▶ **TO BE DONE**
Reproduce every one of the lines below word for word, keeping them in their original order.

● ● ● ● ●

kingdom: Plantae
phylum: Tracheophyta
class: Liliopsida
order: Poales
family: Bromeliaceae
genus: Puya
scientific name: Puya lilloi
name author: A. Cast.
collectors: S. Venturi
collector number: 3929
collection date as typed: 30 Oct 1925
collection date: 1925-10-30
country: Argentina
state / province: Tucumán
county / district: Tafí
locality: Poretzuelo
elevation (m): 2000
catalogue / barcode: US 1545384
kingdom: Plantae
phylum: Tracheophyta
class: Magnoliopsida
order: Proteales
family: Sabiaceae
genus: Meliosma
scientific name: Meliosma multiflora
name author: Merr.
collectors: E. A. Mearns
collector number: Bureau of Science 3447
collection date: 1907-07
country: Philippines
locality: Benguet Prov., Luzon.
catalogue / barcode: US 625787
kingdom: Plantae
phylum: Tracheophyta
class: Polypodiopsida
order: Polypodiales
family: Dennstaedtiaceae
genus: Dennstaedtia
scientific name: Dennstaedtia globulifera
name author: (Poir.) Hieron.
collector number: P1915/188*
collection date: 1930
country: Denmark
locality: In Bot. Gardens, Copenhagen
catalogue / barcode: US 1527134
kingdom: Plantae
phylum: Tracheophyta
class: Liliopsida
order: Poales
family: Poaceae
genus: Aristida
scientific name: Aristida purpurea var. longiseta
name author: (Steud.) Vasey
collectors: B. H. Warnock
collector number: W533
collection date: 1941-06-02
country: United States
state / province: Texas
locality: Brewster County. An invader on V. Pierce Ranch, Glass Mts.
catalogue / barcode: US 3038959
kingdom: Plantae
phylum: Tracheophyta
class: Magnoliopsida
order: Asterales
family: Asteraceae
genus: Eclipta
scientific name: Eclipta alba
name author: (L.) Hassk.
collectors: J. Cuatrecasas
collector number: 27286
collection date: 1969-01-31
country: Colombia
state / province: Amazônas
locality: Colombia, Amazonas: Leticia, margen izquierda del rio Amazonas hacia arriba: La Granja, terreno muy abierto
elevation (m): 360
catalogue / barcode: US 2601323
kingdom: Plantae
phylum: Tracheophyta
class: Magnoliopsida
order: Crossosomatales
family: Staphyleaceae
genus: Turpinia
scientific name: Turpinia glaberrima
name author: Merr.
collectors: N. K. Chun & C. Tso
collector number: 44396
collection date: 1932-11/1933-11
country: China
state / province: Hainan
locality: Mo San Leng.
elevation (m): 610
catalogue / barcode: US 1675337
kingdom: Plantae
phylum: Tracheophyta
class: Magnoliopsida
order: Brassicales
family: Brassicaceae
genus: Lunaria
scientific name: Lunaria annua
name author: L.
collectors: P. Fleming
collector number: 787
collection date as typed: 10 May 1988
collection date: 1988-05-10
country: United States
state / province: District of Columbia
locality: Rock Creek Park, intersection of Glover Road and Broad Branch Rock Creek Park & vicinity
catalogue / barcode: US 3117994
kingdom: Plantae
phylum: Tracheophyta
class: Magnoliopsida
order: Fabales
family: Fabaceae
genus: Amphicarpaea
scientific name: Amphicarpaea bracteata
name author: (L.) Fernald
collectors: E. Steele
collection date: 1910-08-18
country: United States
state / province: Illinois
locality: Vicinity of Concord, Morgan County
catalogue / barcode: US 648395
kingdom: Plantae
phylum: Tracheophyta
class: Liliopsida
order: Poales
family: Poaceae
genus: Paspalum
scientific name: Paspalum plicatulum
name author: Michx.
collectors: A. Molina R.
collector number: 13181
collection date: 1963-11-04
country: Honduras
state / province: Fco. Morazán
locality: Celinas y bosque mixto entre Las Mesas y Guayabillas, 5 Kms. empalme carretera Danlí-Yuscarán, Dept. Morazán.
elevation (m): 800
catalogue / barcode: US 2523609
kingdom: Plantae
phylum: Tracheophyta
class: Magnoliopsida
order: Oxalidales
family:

● ● ● ● ●

▶ **PROBLEM SOLUTION**
kingdom: Plantae
phylum: Tracheophyta
class: Liliopsida
order: Poales
family: Bromeliaceae
genus: Puya
scientific name: Puya lilloi
name author: A. Cast.
collectors: S. Venturi
collector number: 3929
collection date as typed: 30 Oct 1925
collection date: 1925-10-30
country: Argentina
state / province: Tucumán
county / district: Tafí
locality: Poretzuelo
elevation (m): 2000
catalogue / barcode: US 1545384
kingdom: Plantae
phylum: Tracheophyta
class: Magnoliopsida
order: Proteales
family: Sabiaceae
genus: Meliosma
scientific name: Meliosma multiflora
name author: Merr.
collectors: E. A. Mearns
collector number: Bureau of Science 3447
collection date: 1907-07
country: Philippines
locality: Benguet Prov., Luzon.
catalogue / barcode: US 625787
kingdom: Plantae
phylum: Tracheophyta
class: Polypodiopsida
order: Polypodiales
family: Dennstaedtiaceae
genus: Dennstaedtia
scientific name: Dennstaedtia globulifera
name author: (Poir.) Hieron.
collector number: P1915/188*
collection date: 1930
country: Denmark
locality: In Bot. Gardens, Copenhagen
catalogue / barcode: US 1527134
kingdom: Plantae
phylum: Tracheophyta
class: Liliopsida
order: Poales
family: Poaceae
genus: Aristida
scientific name: Aristida purpurea var. longiseta
name author: (Steud.) Vasey
collectors: B. H. Warnock
collector number: W533
collection date: 1941-06-02
country: United States
state / province: Texas
locality: Brewster County. An invader on V. Pierce Ranch, Glass Mts.
catalogue / barcode: US 3038959
kingdom: Plantae
phylum: Tracheophyta
class: Magnoliopsida
order: Asterales
family: Asteraceae
genus: Eclipta
scientific name: Eclipta alba
name author: (L.) Hassk.
collectors: J. Cuatrecasas
collector number: 27286
collection date: 1969-01-31
country: Colombia
state / province: Amazônas
locality: Colombia, Amazonas: Leticia, margen izquierda del rio Amazonas hacia arriba: La Granja, terreno muy abierto
elevation (m): 360
catalogue / barcode: US 2601323
kingdom: Plantae
phylum: Tracheophyta
class: Magnoliopsida
order: Crossosomatales
family: Staphyleaceae
genus: Turpinia
scientific name: Turpinia glaberrima
name author: Merr.
collectors: N. K. Chun & C. Tso
collector number: 44396
collection date: 1932-11/1933-11
country: China
state / province: Hainan
locality: Mo San Leng.
elevation (m): 610
catalogue / barcode: US 1675337
kingdom: Plantae
phylum: Tracheophyta
class: Magnoliopsida
order: Brassicales
family: Brassicaceae
genus: Lunaria
scientific name: Lunaria annua
name author: L.
collectors: P. Fleming
collector number: 787
collection date as typed: 10 May 1988
collection date: 1988-05-10
country: United States
state / province: District of Columbia
locality: Rock Creek Park, intersection of Glover Road and Broad Branch Rock Creek Park & vicinity
catalogue / barcode: US 3117994
kingdom: Plantae
phylum: Tracheophyta
class: Magnoliopsida
order: Fabales
family: Fabaceae
genus: Amphicarpaea
scientific name: Amphicarpaea bracteata
name author: (L.) Fernald
collectors: E. Steele
collection date: 1910-08-18
country: United States
state / province: Illinois
locality: Vicinity of Concord, Morgan County
catalogue / barcode: US 648395
kingdom: Plantae
phylum: Tracheophyta
class: Liliopsida
order: Poales
family: Poaceae
genus: Paspalum
scientific name: Paspalum plicatulum
name author: Michx.
collectors: A. Molina R.
collector number: 13181
collection date: 1963-11-04
country: Honduras
state / province: Fco. Morazán
locality: Celinas y bosque mixto entre Las Mesas y Guayabillas, 5 Kms. empalme carretera Danlí-Yuscarán, Dept. Morazán.
elevation (m): 800
catalogue / barcode: US 2523609
kingdom: Plantae
phylum: Tracheophyta
class: Magnoliopsida
order: Oxalidales
family:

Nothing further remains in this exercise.